* [TRY IT]
Determine how many lines in the following listing include "right". Respond with that number only.

EXERCISE DATA Start Marker

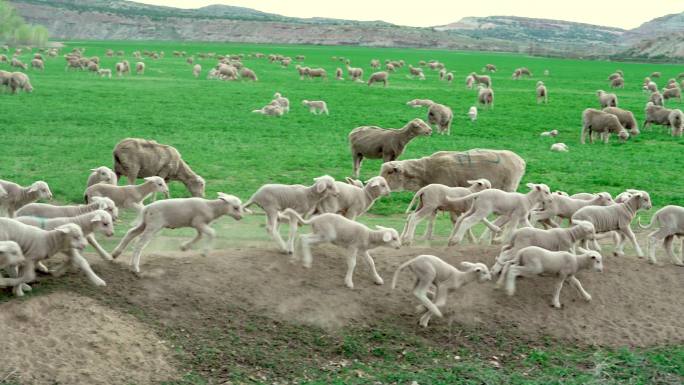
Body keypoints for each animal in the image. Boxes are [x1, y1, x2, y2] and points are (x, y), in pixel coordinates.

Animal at [113, 192, 247, 272]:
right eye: (235, 207)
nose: (241, 217)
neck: (211, 207)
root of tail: (147, 208)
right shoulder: (198, 222)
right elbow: (211, 233)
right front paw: (205, 252)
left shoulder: (197, 224)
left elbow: (199, 235)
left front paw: (184, 247)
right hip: (153, 225)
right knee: (139, 244)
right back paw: (135, 267)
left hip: (144, 223)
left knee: (130, 233)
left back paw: (116, 254)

EXERCISE DATA End Marker

* [RESPONSE AREA]
7